Лишь один служака резко выделялся своим обращением с заключенными – начальник механического цеха, по фамилии… один мой приятель произносил ее не иначе, как Сволочников. Мой верстак стоял в десяти шагах от его служебного стола, и я мог наблюдать это дитя эпохи без помех. Так и чудилось, что у него пониже подбородка не галстук, а красно-синий индюшачий зоб. Ни на волос не отступал он от инструкции. С нами он цедил слова сквозь зубы, но, звоня по телефону вышестоящим, выпевал сладчайшим тенором: "Это Сволочников вас беспокоит". И улыбался в трубку. В его присутствии другие вольняшки обращались с нами сухо и деловито, а когда он важно удалялся, раскачивая свой красно-синий зоб, переходили на обычный тон. Один вольный высказался о нем так:
– Он не только нас с тобой, он отца и мать продаст…
Случаен ли такой тип? Но служили же не одни законченно-плохие, и погибли не одни законченно-хорошие. Сталинизму нужны и беспринципно-послушные человеки, и верующие молодые люди, и ограниченные тупицы, и – правда, не на долгий срок, а лишь до полного использования, – даже очень умные, но не слишком щепетильные люди, годные в секретари, в помощники, в "ученые евреи при губернаторе", как выражались некогда. И больше всего, может быть в подавляющем числе, нужны ему такие, которые в определенных условиях получаются из молодых верующих, когда они становятся пожилыми. Это происходит по гремевшей десятилетиями схеме академика Лысенко – "овес превращается в овсюг", о которой без устали звонили газеты.

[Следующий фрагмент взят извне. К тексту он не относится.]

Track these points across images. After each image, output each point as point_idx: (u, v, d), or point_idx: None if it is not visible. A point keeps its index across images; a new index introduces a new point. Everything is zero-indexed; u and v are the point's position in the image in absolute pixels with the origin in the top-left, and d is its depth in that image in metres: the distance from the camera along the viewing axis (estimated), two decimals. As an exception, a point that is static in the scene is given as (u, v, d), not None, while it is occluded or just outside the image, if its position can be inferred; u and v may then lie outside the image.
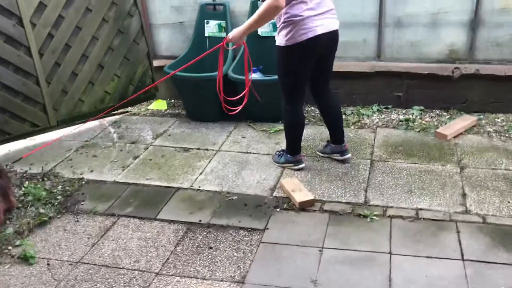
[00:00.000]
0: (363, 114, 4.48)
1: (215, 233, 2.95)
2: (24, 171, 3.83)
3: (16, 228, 3.06)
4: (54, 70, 4.35)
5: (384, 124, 4.30)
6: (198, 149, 4.06)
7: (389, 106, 4.58)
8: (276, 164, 3.68)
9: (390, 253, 2.68)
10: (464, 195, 3.18)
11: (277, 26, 3.16)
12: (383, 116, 4.46)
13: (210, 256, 2.75)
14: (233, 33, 3.23)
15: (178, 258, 2.75)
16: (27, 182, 3.62)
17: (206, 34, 4.79)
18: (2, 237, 2.95)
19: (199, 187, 3.47)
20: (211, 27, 4.75)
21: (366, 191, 3.28)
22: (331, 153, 3.69)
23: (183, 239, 2.92)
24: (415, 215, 2.99)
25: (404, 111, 4.51)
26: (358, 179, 3.43)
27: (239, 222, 3.04)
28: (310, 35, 3.06)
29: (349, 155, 3.64)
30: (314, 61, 3.26)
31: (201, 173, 3.66)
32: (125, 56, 4.80)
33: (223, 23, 4.70)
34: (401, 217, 2.98)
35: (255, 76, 4.43)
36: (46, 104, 4.37)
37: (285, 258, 2.69)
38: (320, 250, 2.74)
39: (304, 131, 3.79)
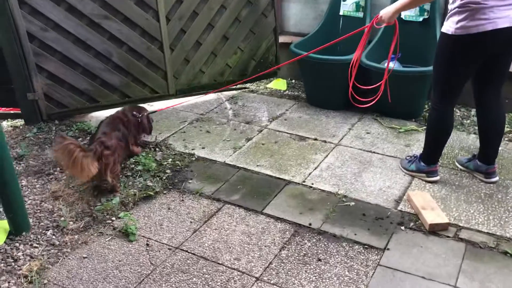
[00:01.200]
0: (516, 124, 3.76)
1: (325, 243, 2.60)
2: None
3: (122, 199, 2.98)
4: (178, 37, 4.24)
5: (542, 140, 3.56)
6: (315, 139, 3.70)
7: (551, 119, 3.80)
8: (404, 171, 3.19)
9: (546, 313, 2.12)
10: None
11: (449, 10, 2.62)
12: (541, 129, 3.70)
13: (318, 270, 2.41)
14: (385, 11, 2.79)
15: (282, 264, 2.45)
16: (139, 150, 3.56)
17: (340, 13, 4.34)
18: (108, 206, 2.88)
19: (312, 184, 3.12)
20: (348, 6, 4.28)
21: (515, 223, 2.69)
22: (473, 170, 3.11)
23: (290, 242, 2.61)
24: None
25: None
26: (506, 205, 2.83)
27: (355, 234, 2.65)
28: (488, 27, 2.50)
29: (495, 179, 3.03)
30: (482, 59, 2.69)
31: (315, 168, 3.30)
32: (251, 29, 4.54)
33: (362, 1, 4.20)
34: (563, 266, 2.37)
35: (391, 65, 3.90)
36: (168, 71, 4.29)
37: (407, 291, 2.26)
38: (451, 290, 2.26)
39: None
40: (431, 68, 3.62)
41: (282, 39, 4.70)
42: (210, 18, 4.29)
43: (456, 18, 2.55)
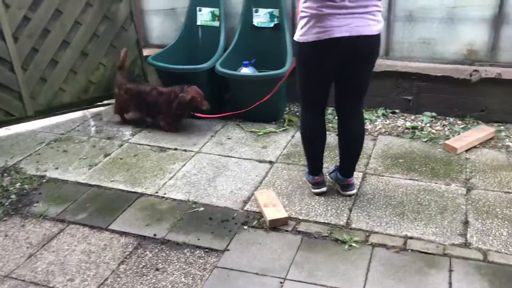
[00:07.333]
0: (365, 119, 3.98)
1: (167, 251, 2.57)
2: (-12, 164, 3.55)
3: (-46, 231, 2.77)
4: (31, 56, 4.04)
5: (387, 131, 3.80)
6: (176, 149, 3.68)
7: (397, 111, 4.08)
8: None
9: (363, 292, 2.24)
10: (466, 222, 2.69)
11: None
12: (388, 121, 3.96)
13: (153, 280, 2.37)
14: None
15: (118, 280, 2.38)
16: (-16, 177, 3.34)
17: (198, 23, 4.38)
18: None
19: (165, 194, 3.09)
20: (204, 15, 4.33)
21: (350, 210, 2.83)
22: (335, 181, 3.04)
23: (130, 256, 2.55)
24: (403, 244, 2.52)
25: (413, 117, 4.00)
26: (343, 195, 2.97)
27: (198, 239, 2.65)
28: (324, 37, 2.42)
29: (353, 192, 2.95)
30: (331, 69, 2.59)
31: (171, 178, 3.28)
32: (111, 43, 4.45)
33: (216, 11, 4.27)
34: (385, 246, 2.52)
35: (247, 70, 4.01)
36: (22, 92, 4.07)
37: (238, 289, 2.29)
38: (281, 282, 2.31)
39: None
40: (284, 70, 3.78)
41: (146, 52, 4.66)
42: (64, 34, 4.14)
43: (300, 24, 2.51)
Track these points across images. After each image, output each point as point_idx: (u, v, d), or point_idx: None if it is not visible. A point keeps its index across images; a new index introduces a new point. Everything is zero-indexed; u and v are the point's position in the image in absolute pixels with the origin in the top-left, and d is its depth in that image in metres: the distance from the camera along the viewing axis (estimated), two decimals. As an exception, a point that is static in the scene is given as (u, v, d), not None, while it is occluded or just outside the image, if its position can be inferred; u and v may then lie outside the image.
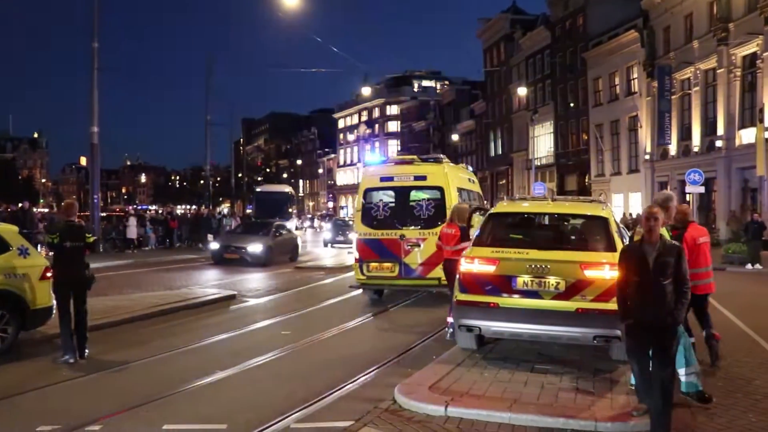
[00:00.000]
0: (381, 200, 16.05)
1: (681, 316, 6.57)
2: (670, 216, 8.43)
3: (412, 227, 15.39)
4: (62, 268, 10.09)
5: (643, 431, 6.83)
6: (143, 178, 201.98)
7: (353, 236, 17.75)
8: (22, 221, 24.30)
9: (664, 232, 8.51)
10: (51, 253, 10.53)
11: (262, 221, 40.89)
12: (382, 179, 16.25)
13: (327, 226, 52.36)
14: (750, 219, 26.19)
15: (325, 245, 40.89)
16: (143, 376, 9.15)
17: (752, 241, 24.81)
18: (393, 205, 15.83)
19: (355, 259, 15.82)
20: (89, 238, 10.32)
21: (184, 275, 22.66)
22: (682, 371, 8.00)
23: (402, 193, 15.84)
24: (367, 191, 16.24)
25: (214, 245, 27.78)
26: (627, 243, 7.48)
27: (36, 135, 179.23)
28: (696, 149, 40.32)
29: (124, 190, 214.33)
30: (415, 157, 17.28)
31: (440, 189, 15.43)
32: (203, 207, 49.78)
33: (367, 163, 18.64)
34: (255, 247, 25.99)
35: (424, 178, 15.73)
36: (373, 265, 15.46)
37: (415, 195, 15.83)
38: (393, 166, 16.81)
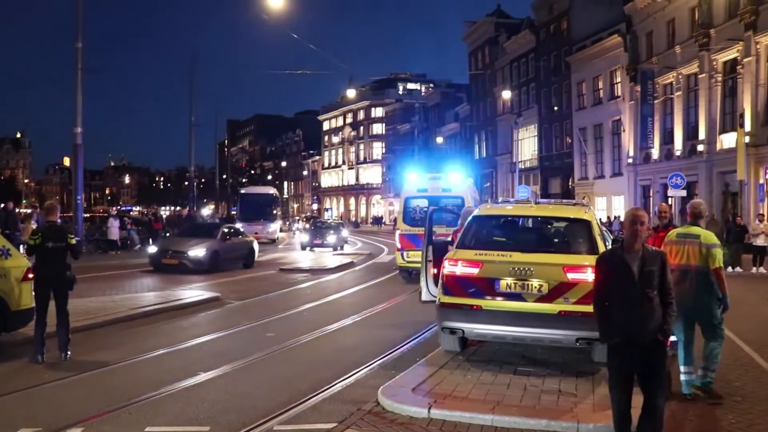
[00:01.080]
0: (418, 205, 21.08)
1: (671, 331, 6.06)
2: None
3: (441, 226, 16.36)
4: (43, 268, 10.07)
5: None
6: (127, 179, 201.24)
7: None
8: (5, 222, 24.15)
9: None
10: (28, 256, 10.50)
11: (211, 223, 39.23)
12: (419, 190, 21.59)
13: (305, 227, 51.15)
14: (732, 222, 26.38)
15: (303, 248, 39.19)
16: (126, 378, 9.12)
17: (733, 245, 25.01)
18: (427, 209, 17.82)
19: (397, 249, 21.67)
20: (71, 239, 10.29)
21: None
22: (683, 369, 8.15)
23: (433, 200, 20.03)
24: (407, 199, 21.65)
25: (152, 249, 25.11)
26: (605, 250, 6.67)
27: (19, 135, 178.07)
28: (678, 153, 40.63)
29: (108, 191, 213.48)
30: (440, 175, 22.58)
31: (462, 198, 20.45)
32: (186, 208, 49.57)
33: (407, 179, 22.78)
34: (196, 252, 23.26)
35: (449, 189, 21.18)
36: (411, 253, 20.03)
37: (443, 202, 20.06)
38: (427, 180, 22.00)
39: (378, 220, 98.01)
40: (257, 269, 25.84)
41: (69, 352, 10.03)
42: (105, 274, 21.55)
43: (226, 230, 26.47)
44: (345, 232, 46.25)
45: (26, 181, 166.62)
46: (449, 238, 11.31)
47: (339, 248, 39.72)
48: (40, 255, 10.11)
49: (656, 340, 5.75)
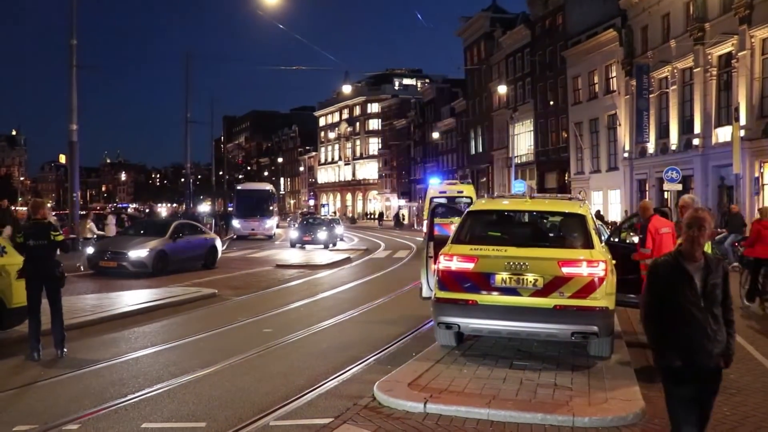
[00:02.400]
0: (439, 203, 26.32)
1: (733, 356, 5.08)
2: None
3: (457, 218, 22.65)
4: (30, 266, 10.07)
5: (619, 425, 6.93)
6: (123, 176, 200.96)
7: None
8: (1, 220, 24.11)
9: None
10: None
11: (163, 220, 34.53)
12: (440, 192, 30.94)
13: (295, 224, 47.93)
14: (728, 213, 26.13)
15: (292, 246, 37.32)
16: (122, 375, 9.13)
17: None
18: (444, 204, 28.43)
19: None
20: (56, 236, 10.23)
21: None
22: None
23: (451, 200, 28.85)
24: (432, 198, 28.49)
25: (89, 250, 22.14)
26: (662, 257, 5.27)
27: (14, 132, 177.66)
28: (674, 147, 40.64)
29: (104, 188, 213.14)
30: (457, 180, 34.69)
31: (471, 198, 28.43)
32: (182, 205, 49.49)
33: (430, 183, 32.76)
34: (138, 252, 20.92)
35: (462, 192, 30.76)
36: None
37: (458, 201, 28.72)
38: (445, 185, 33.15)
39: (380, 216, 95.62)
40: (253, 266, 25.84)
41: (65, 349, 10.04)
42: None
43: (179, 227, 23.73)
44: (339, 229, 44.74)
45: (22, 178, 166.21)
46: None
47: (331, 245, 38.21)
48: (26, 254, 10.11)
49: (718, 367, 4.95)
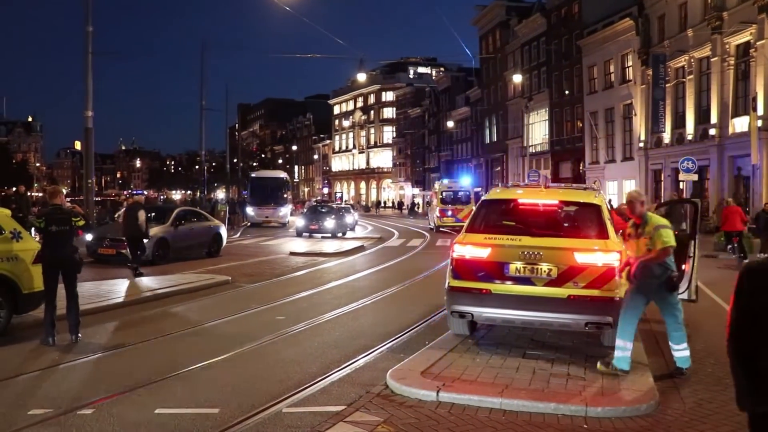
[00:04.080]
0: (445, 195, 41.75)
1: None
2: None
3: (458, 205, 40.19)
4: (49, 251, 10.12)
5: (633, 415, 6.91)
6: (138, 163, 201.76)
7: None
8: (18, 205, 24.29)
9: (657, 219, 8.58)
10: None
11: (167, 206, 32.85)
12: (448, 187, 43.41)
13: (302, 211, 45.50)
14: (762, 210, 25.19)
15: (298, 234, 35.17)
16: (136, 360, 9.18)
17: (765, 232, 23.60)
18: (452, 197, 41.69)
19: (437, 216, 40.70)
20: (78, 222, 10.30)
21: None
22: (683, 346, 8.25)
23: (455, 192, 42.20)
24: (442, 191, 41.96)
25: (88, 238, 21.25)
26: (754, 260, 4.10)
27: (30, 119, 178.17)
28: (690, 137, 40.38)
29: (118, 175, 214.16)
30: (458, 178, 52.38)
31: (469, 190, 42.49)
32: (197, 192, 49.59)
33: (442, 182, 46.29)
34: None
35: (462, 186, 44.61)
36: (445, 218, 40.12)
37: (460, 193, 42.10)
38: (450, 181, 47.41)
39: (400, 205, 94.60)
40: (267, 253, 25.88)
41: (79, 335, 10.10)
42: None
43: (181, 214, 23.30)
44: (350, 217, 42.54)
45: (38, 164, 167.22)
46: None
47: (342, 234, 36.45)
48: (45, 239, 10.18)
49: None
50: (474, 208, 11.99)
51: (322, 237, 34.27)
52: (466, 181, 47.77)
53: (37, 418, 6.71)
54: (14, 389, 7.83)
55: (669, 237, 8.16)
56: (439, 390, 7.37)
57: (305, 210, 40.97)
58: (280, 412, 7.01)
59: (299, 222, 36.84)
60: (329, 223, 35.64)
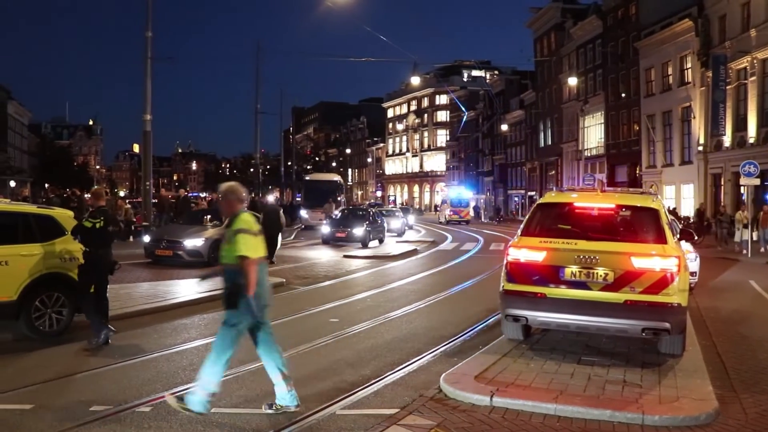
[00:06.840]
0: (452, 200, 65.64)
1: None
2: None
3: (463, 208, 63.47)
4: (87, 252, 10.37)
5: (691, 425, 6.77)
6: (194, 166, 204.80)
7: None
8: (78, 207, 24.87)
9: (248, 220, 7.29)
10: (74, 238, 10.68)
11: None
12: (456, 194, 67.83)
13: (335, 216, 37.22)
14: None
15: (324, 242, 31.04)
16: (192, 360, 9.29)
17: None
18: (457, 202, 64.83)
19: (447, 215, 63.01)
20: (96, 223, 10.32)
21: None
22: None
23: (459, 197, 66.12)
24: (450, 198, 66.53)
25: (146, 239, 22.19)
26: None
27: (91, 122, 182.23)
28: (752, 140, 39.44)
29: (175, 177, 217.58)
30: (462, 188, 75.10)
31: (468, 199, 68.06)
32: (252, 195, 50.13)
33: (450, 187, 66.23)
34: (194, 242, 20.42)
35: (464, 194, 68.57)
36: (454, 216, 62.16)
37: (464, 200, 65.99)
38: (455, 188, 75.65)
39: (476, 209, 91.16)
40: (321, 255, 26.02)
41: (103, 337, 10.02)
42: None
43: None
44: (397, 222, 40.26)
45: (98, 167, 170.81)
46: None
47: (379, 242, 32.33)
48: (84, 239, 10.38)
49: None
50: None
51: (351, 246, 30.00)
52: (467, 194, 71.14)
53: (98, 414, 6.86)
54: (75, 386, 8.02)
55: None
56: (492, 395, 7.33)
57: (337, 214, 36.09)
58: (334, 414, 7.05)
59: (324, 228, 32.19)
60: (358, 230, 30.62)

В применении к растениям эта теория оказалась вздорной. Но в людской среде нечто похожее возможно. Количественные изменения накапливаются, и однажды после обеда вдруг обнаруживается: лег вздремнуть первосортный золотой овес, а проснулся пошленький овсюг. Характерным свидетельством происшедшей метаморфозы является полная потеря человеком способности к самонаблюдению. Герой Апулея даже в образе осла не терял эту способность и подробно описывал свои превращения. Люди Сталина не замечали в себе ни внешних, ни внутренних перемен.
Не умея наблюдать самого себя, овсюг продолжает с удвоенным пылом утверждать, что он – овес, а сорняк – ты. И чем хуже он видит себя, тем сильнее его убеждение, что единственный, кто вправе его судить – это он сам. Он-то себя знает! Он весь остался самим собой, а кто в этом сомневается, тот сорняк. Действительно, в нем есть еще какие-то черты прежнего овса: он славный человек, он готов насмерть драться за то, что считает своими убеждениями, он работает, не щадя живота своего! И ходит он, выставив вперед свое коммунистическое нутро – то самое, на которое ссылался лейтенант Раменский. Что ж, лейтенант был славный парень. И многие из тех, кто служил в кавалерийских эскадронах обучения, воспитания и охранения масс, были превосходные люди – но сами воспитанные и обученные атмосферой щедро награждаемого идолопоклонства и своим особым, кастовым положением.